March 11th Newsletter

DOH Medicaid Update

On March 10th, the Department of Health (DOH) released a Medicaid Update that provides guidance on the State’s Medicaid coverage and reimbursement policy for services related to COVID-19 (available here). To date, the CDC, Wadsworth Labs, the New York City Public Health Laboratory, and some hospitals and commercial laboratories are authorized to provide testing. To ensure that cost-sharing is not a barrier to testing for the disease, NYS Medicaid will cover services for members including:

  • Testing for COVID-19 conducted by commercial laboratories that have been granted approval to provide testing;
  • Physician, clinic, and emergency visits (with no copays required) for the purposes of COVID-19 testing.

Claims submitted for these services should be identified with emergency indicators. The State will add Healthcare Common Procedure Coding System (HCPCS) billing codes as they become available. This includes the two codes so far, U0001 (for CDC laboratory tests) and U0002 (for non-CDC laboratory tests). U0002 will be reimbursed at an interim fee, as of yet unspecified. Additionally, DOH is encouraging providers to use telehealth to provide COVID-19 related services when possible and to consider 90-day supplies of long-term maintenance medications for individuals in quarantine.

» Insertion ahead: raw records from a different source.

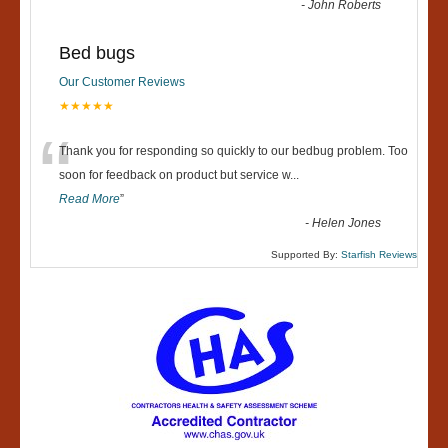
-
John Roberts
Bed bugs
Our Customer Reviews
★★★★★
“
Thank you for responding so quickly to our bedbug problem. Too
soon for feedback on product but service w
...
Read More
”
-
Helen Jones
Supported By:
Starfish Reviews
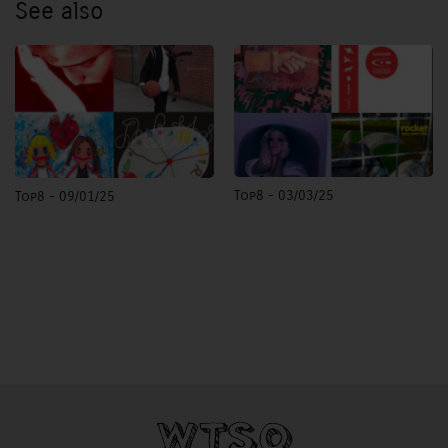
See also
Top8 - 03/03/25
Top8 - 09/01/25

DOH will handle questions about Medicaid fee-for-service or general questions about managed care coverage. However, questions about a given managed care organization’s (MCO) billing, reimbursement, and documentation policies should be directed to that organization.

 

DFS Insurance Circular Letters

On March 3rd, the Department of Financial Services (DFS) issued a circular letter for regulated insurers on COVID-19 preparedness (available here). The letter encourages plans to reduce barriers to COVID-19 testing, including waiving any cost-sharing requirements for testing, and for in-network office visits, in-network urgent care visits, and all emergency rooms when testing for COVID-19. If in-network testing is not available, they must cover out-of-network testing. Plans are also reminded that COVID-19 testing falls under laboratory services, which must be covered by individual and small group plans as an essential health benefit, and which would typically be included in base coverage by large group issuers under the Insurance Law. DFS also reminds issuers that telehealth services should be covered under the same basis as regular services, and encourages them to ensure they have a robust telehealth network.

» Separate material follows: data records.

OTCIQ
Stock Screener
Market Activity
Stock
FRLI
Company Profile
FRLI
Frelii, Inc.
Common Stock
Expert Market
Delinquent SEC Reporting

On March 10th, DFS issued a letter to regulated carriers (available here) requiring that they submit preparedness plans to address the operational risk of COVID-19. The submissions must describe the carriers’ preparations to manage the risk of disruption to their operations and the financial risk arising from COVID-19.  Responses are to be provided to DFS as soon as possible and in no event later than thirty (30) days from the date of the letter.

 

OMH Telehealth Self-Attestation and Guidance

On March 11th, the Office of Mental Health (OMH) issued a waiver allowing all Article 31 licensed programs to offer services via telehealth for the duration of the COVID-19 emergency (available here). Providers must self-attest that they will meet operating standards, use a secure telehealth system, maintain confidentiality, and use appropriate telehealth modifiers in billing. The attestation form is available here.

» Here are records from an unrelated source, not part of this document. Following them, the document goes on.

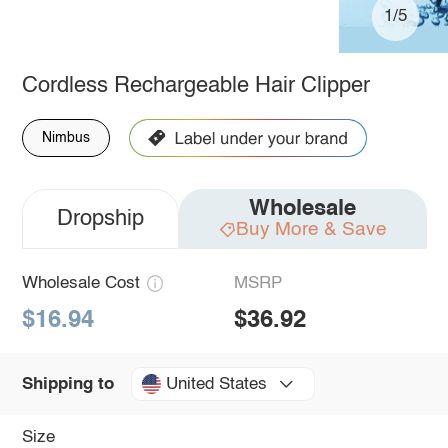
1/5
Cordless Rechargeable Hair Clipper
Nimbus
Wholesale
Dropship
Buy More & Save
Wholesale Cost
MSRP
$16.94
$36.92
United States
Shipping to
Size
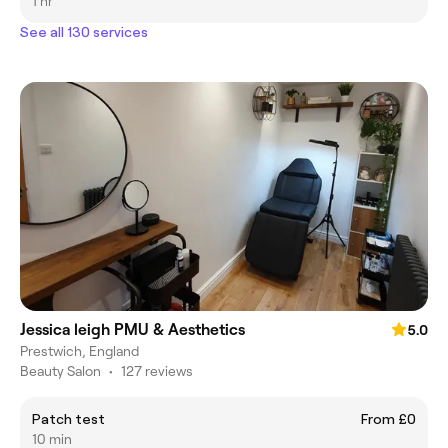
1 hr
See all 130 services
Jessica leigh PMU & Aesthetics
5.0
Prestwich, England
Beauty Salon
•
127 reviews
Patch test
From £0
10 min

OMH earlier issued other guidance on COVID-19 screening for in-person visits (available here). It directs community programs to screen patients for COVID-19 risk factors and, if such factors are present, to contact DOH and to instruct patients to return home and contact DOH themselves.

 

OPWDD Guidance 

On March 10th, the Office for People with Developmental Disabilities (OPWDD) issued guidance on screening visitors to programs (available here). The guidance recommends pre-screening and considering temporary visiting restrictions.